A span is one unit of work
A span represents a single operation with a start time, an end time, and some attributes about what happened. An HTTP request is a span. A database query is a span. A queue publish is a span.
A span has:
- A name —
GET /checkout,SELECT users,stripe.charges.create. - A duration — start timestamp and end timestamp.
- Attributes — key/value pairs like
http.status_code=500ordb.system=postgres. - A status —
ok,error, orunset.
That's it. Spans are cheap; emitting a lot of them is fine.
A trace is a tree of spans
A trace is what you get when you connect related spans: the HTTP request that kicked off a database query that kicked off a call to Stripe. Each span points at its parent, and the whole thing forms a tree.
GET /checkout 320 ms
├── authenticateUser 12 ms
├── loadCart 45 ms
│ └── SELECT cart_items 38 ms
├── stripe.charges.create 245 ms
│ └── POST api.stripe.com/v1/charges 238 ms
└── writeOrder 18 ms
└── INSERT orders 14 msThe trace is the thing you look at when you want to answer "why was that request slow?" or "what code path produced that error?". One trace per user action is the mental model that scales furthest.
Resource attributes describe the whole service
Attributes on a span describe what that span did. Resource attributes describe which service emitted it — and they're set once, at SDK startup, not per-span.
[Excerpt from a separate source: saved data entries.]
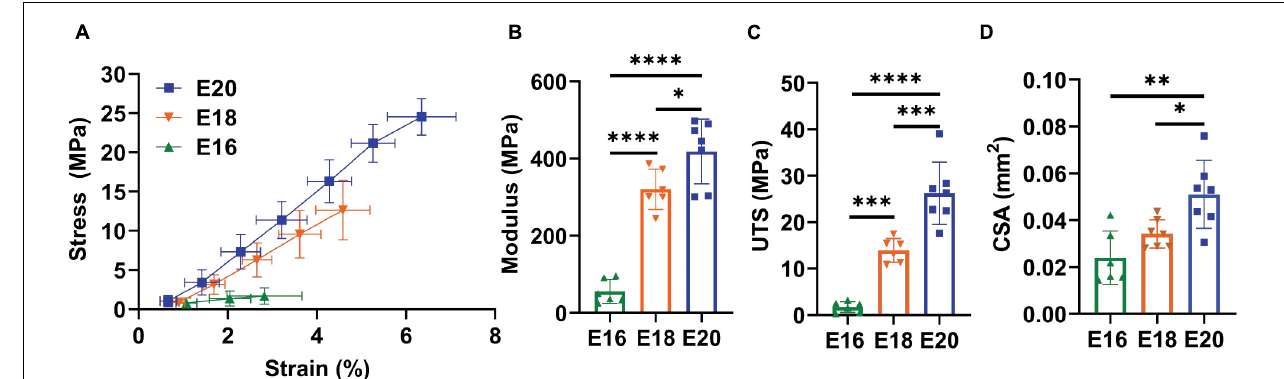
FIGURE 2 | Flexor digitorum brevis (FDB) digit II tendon macroscale mechanical response with maturation. (A) Equilibrium stress vs. strain response for E16 (HH42, n = 6), E18 (HH43, n = 7), and E20 (HH46, n = 7) timepoints. (B) Significant increase in equilibrium modulus response with embryonic maturation. (C) Significant increase in ultimate tensile stress (UTS) with development. (D) A significant increase in the cross sectional (CSA) of the tendon was observed with maturation when measured under confocal microscopy. Significance was tested with a one-way ANOVA with post hoc Tukey’s test corrected for multiple comparisons. Data represented as mean ± standard deviation. ∗ p < 0.05, ∗∗ p < 0.01, ∗∗∗ p < 0.001, and ∗∗∗∗ p < 0.0001.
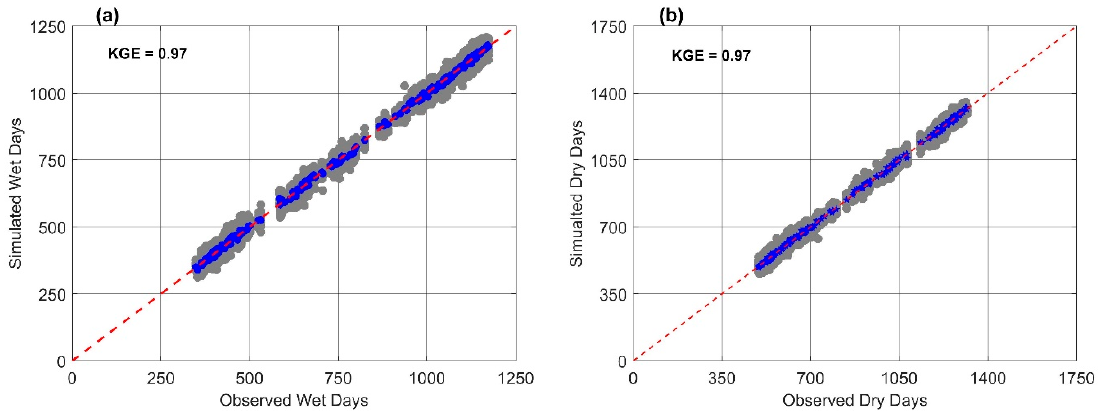
Figure 4. Comparison of the daily precipitation states between the observations and simulations for all months and grid-cells.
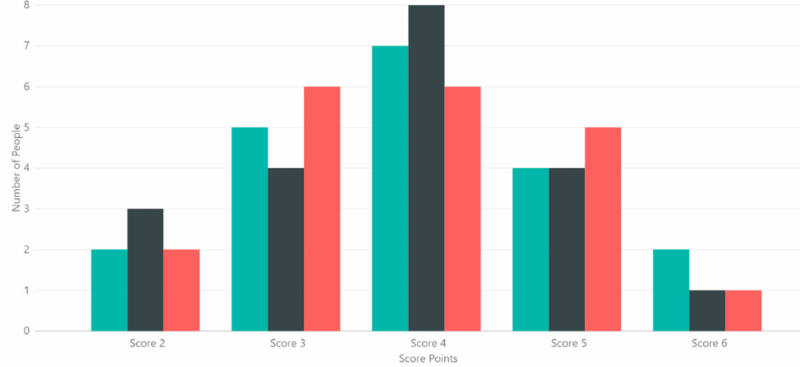
Figure 15. Individual score distribution in each group (pre-test).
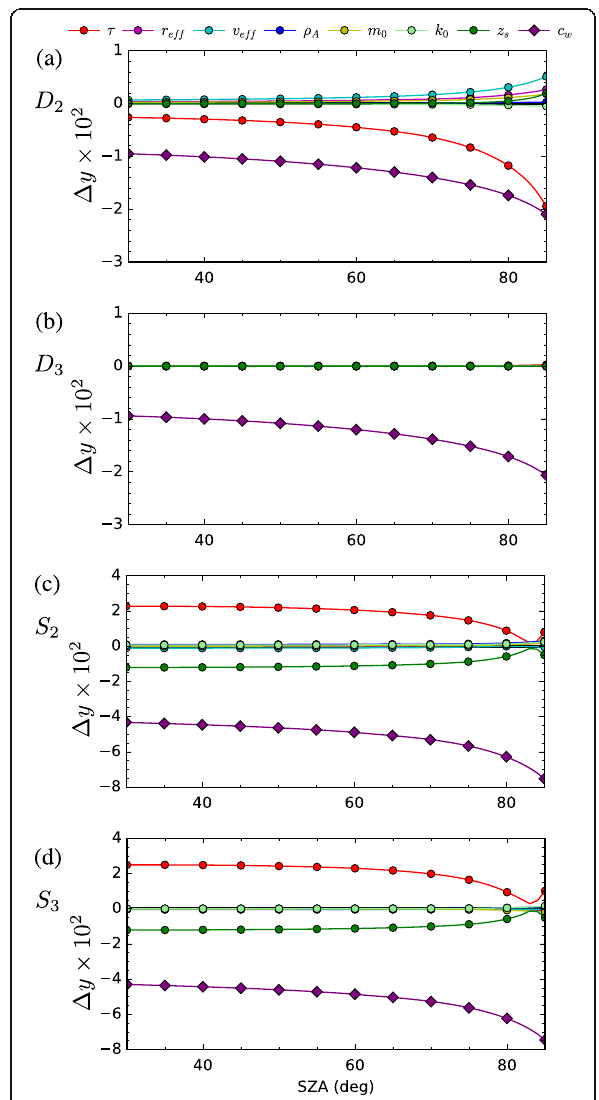
Fig. 12 Sensitivities of water vapor observation parameters to TCWV and dust model parameters. Panels ( a ) - ( d ) show the relation between Δ y ( c w ) and SZA for D 2 , D 3 , S 2 , and S 3 , respectively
GreenSlope requires three resource attributes on every span:
| Attribute | What it is | Example |
|---|---|---|
service.name | Logical service name | web, api, worker |
service.version | Human-readable version | 2026.4.21, v1.8.0 |
greenslope.release.id | Stable ID of the deployed build | A git SHA |
service.name is how we group spans into services on the dashboard.
greenslope.release.id is how we tie a spike to a commit. See
Release attribution for the full
mechanism.
Sampling: don't send every span
In production, instrumenting every request and sending every span at 100% is wasteful. Sample at 10% for most workloads:
import { TraceIdRatioBasedSampler } from "@opentelemetry/sdk-trace-base"
new NodeSDK({
sampler: new TraceIdRatioBasedSampler(0.1)
// ...
})The sampling decision is made at the root of the trace, so a sampled trace keeps all its child spans — you never get broken trees.
Where to look in the product
- Live traces — the last few minutes of spans, arriving as they land. Useful during quickstart verification and during incidents.
- Trace view — drill into a single trace to see the full tree.
- Doctor page — shows the health of a service derived from its recent spans. See Alerts.